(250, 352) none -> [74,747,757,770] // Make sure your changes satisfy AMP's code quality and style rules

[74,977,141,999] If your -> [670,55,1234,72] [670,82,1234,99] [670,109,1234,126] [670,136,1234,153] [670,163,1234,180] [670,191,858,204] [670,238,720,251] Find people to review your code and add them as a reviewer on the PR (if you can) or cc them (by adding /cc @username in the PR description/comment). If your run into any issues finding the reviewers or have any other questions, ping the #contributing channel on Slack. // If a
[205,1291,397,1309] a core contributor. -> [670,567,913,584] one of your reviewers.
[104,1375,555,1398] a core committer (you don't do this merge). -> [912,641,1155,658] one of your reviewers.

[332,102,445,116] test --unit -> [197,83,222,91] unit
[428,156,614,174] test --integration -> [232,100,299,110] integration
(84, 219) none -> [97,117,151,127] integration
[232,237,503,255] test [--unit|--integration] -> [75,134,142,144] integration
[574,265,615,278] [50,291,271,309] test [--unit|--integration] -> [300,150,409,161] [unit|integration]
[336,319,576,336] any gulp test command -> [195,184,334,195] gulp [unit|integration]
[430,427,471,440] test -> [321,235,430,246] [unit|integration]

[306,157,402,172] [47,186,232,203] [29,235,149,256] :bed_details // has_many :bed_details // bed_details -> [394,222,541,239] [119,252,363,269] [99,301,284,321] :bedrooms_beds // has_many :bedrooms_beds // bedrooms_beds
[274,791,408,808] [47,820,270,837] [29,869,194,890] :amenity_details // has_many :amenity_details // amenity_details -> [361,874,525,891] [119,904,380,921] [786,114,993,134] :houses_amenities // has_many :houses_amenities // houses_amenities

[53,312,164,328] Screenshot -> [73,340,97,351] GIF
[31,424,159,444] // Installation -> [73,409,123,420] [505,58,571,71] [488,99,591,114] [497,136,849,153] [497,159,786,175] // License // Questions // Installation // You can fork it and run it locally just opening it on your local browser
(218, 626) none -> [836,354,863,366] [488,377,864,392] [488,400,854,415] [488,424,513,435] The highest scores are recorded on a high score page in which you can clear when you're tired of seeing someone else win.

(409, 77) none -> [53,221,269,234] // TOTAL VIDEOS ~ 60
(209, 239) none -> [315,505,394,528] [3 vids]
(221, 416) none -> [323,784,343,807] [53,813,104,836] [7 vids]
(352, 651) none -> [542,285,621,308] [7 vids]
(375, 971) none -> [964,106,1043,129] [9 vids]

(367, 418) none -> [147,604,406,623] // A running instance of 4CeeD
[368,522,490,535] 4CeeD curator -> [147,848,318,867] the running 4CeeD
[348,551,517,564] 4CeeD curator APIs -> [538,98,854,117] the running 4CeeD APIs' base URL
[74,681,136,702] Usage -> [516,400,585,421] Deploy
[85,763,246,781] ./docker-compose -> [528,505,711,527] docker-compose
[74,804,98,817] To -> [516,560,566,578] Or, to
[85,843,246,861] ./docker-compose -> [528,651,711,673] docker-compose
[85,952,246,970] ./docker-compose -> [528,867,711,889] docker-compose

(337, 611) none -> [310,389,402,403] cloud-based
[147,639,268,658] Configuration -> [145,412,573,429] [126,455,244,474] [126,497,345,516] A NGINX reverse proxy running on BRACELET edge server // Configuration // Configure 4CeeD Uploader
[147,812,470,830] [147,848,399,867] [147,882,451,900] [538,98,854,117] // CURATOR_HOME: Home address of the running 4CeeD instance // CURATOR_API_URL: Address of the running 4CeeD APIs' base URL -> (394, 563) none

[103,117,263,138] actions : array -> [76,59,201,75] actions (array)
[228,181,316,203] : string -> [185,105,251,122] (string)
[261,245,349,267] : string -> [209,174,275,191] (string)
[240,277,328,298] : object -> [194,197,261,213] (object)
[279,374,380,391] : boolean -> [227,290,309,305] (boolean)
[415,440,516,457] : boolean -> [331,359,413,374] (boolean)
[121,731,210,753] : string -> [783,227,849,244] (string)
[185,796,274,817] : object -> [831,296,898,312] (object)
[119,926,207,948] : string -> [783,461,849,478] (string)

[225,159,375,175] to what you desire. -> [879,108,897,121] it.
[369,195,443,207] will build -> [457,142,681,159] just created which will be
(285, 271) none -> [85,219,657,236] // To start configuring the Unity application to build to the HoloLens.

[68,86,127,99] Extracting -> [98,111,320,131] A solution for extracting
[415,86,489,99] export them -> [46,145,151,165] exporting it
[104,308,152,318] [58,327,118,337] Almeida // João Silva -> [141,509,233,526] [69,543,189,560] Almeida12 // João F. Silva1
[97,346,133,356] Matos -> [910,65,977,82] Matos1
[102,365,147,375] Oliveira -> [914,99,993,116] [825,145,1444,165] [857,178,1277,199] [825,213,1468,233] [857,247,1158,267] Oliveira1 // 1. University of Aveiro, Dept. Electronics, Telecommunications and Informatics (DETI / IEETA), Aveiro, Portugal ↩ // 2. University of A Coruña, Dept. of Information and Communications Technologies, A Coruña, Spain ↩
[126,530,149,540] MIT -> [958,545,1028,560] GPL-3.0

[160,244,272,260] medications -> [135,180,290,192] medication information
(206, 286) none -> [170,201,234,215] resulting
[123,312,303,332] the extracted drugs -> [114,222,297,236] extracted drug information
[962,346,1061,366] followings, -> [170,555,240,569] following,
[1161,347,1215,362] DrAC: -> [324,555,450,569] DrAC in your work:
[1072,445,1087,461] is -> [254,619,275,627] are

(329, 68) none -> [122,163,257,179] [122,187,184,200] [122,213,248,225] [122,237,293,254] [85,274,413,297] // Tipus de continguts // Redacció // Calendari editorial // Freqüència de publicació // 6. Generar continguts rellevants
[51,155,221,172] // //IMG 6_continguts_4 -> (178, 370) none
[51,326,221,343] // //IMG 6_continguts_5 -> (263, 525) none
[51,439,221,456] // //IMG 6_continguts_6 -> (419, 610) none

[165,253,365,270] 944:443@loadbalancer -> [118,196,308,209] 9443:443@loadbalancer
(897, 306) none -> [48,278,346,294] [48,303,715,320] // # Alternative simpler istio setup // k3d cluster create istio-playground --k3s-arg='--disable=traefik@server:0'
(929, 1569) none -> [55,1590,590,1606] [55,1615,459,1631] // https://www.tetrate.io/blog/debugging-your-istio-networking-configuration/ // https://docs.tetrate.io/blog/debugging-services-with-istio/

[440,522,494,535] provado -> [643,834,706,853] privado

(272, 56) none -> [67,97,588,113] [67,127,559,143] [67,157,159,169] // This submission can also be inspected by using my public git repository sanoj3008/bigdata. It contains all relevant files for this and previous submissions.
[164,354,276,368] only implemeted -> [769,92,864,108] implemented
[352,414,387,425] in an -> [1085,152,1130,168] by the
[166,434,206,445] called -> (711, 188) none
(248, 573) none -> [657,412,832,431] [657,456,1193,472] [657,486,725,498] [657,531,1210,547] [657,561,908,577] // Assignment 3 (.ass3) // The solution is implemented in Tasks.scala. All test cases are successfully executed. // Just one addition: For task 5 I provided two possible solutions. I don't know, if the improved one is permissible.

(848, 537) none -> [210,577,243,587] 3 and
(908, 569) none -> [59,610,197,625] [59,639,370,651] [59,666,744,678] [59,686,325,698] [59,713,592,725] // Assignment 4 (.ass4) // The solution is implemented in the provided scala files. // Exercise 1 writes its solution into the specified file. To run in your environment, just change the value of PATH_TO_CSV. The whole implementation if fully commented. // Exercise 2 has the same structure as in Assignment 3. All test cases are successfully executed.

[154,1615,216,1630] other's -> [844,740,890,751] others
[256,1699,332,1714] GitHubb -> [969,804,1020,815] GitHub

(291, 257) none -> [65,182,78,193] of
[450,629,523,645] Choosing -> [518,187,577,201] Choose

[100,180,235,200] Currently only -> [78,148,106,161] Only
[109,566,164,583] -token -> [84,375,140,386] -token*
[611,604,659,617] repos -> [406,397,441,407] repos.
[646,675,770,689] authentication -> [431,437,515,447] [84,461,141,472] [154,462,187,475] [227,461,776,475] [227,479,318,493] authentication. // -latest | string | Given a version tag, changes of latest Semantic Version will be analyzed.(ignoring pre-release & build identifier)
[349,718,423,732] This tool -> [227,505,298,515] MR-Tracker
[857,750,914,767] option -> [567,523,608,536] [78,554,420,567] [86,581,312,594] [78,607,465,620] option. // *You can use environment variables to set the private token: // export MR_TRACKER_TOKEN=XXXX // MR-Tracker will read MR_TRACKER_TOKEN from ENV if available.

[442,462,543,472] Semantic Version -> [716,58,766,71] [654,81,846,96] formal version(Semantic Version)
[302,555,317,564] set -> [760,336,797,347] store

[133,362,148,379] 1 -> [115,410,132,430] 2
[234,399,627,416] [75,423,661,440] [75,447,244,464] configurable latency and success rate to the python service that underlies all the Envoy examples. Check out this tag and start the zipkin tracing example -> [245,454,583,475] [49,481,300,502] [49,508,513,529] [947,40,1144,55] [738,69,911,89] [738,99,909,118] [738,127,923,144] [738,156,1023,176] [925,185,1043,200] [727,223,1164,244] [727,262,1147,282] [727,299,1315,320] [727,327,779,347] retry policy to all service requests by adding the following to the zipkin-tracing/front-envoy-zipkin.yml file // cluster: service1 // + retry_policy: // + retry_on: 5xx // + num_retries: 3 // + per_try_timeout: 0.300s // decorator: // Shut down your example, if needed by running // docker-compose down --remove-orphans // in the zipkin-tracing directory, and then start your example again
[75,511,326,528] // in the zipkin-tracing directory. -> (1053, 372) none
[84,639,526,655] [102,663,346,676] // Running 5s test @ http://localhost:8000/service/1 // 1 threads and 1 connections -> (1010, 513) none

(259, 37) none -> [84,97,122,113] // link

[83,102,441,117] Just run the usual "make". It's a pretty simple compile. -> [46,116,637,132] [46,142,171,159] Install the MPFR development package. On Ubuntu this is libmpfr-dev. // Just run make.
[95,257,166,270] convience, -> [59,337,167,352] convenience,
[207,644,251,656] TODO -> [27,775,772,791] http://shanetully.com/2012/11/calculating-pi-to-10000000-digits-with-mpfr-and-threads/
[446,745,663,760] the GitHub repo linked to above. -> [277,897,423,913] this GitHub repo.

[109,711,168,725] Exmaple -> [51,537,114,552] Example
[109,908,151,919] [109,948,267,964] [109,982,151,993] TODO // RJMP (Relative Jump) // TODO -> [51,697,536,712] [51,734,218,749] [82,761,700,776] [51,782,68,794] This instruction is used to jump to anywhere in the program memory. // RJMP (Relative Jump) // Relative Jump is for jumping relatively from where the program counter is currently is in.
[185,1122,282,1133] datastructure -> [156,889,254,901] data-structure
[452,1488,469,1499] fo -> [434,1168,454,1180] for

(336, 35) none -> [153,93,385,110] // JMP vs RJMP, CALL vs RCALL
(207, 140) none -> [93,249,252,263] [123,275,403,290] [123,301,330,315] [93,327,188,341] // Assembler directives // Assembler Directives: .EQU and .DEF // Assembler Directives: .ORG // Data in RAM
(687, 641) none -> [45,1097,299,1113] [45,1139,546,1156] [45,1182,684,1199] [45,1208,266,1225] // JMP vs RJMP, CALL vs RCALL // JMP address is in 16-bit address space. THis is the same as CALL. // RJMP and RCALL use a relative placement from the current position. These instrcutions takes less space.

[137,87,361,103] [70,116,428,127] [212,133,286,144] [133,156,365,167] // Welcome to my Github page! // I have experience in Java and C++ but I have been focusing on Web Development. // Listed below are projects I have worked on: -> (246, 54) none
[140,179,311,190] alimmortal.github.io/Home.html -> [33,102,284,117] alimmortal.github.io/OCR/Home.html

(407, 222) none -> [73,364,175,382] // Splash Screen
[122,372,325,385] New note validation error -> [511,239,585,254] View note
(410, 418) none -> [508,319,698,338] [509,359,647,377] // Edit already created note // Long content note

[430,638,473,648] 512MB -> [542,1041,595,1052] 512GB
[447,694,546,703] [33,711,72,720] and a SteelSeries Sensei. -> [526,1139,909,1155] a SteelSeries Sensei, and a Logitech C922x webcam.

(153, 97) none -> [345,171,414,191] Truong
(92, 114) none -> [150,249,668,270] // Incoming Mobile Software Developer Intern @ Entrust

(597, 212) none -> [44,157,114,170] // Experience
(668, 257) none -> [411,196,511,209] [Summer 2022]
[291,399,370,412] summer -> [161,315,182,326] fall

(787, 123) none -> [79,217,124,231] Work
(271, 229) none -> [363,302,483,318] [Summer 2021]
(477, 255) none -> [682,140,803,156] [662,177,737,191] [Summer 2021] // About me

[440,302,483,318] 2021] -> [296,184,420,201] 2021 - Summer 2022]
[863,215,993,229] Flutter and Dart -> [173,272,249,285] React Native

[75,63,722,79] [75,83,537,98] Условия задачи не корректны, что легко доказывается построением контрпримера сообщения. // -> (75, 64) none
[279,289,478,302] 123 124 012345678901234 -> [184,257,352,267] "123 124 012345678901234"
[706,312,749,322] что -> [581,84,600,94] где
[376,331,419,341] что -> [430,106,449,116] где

◇ ◇ ◇

Your instructions: Starting at the line with "[279,289,478,302] 123 124", copy every line down to the last one above, exactly as written and with nothing else.

Exercise result:
[279,289,478,302] 123 124 012345678901234 -> [184,257,352,267] "123 124 012345678901234"
[706,312,749,322] что -> [581,84,600,94] где
[376,331,419,341] что -> [430,106,449,116] где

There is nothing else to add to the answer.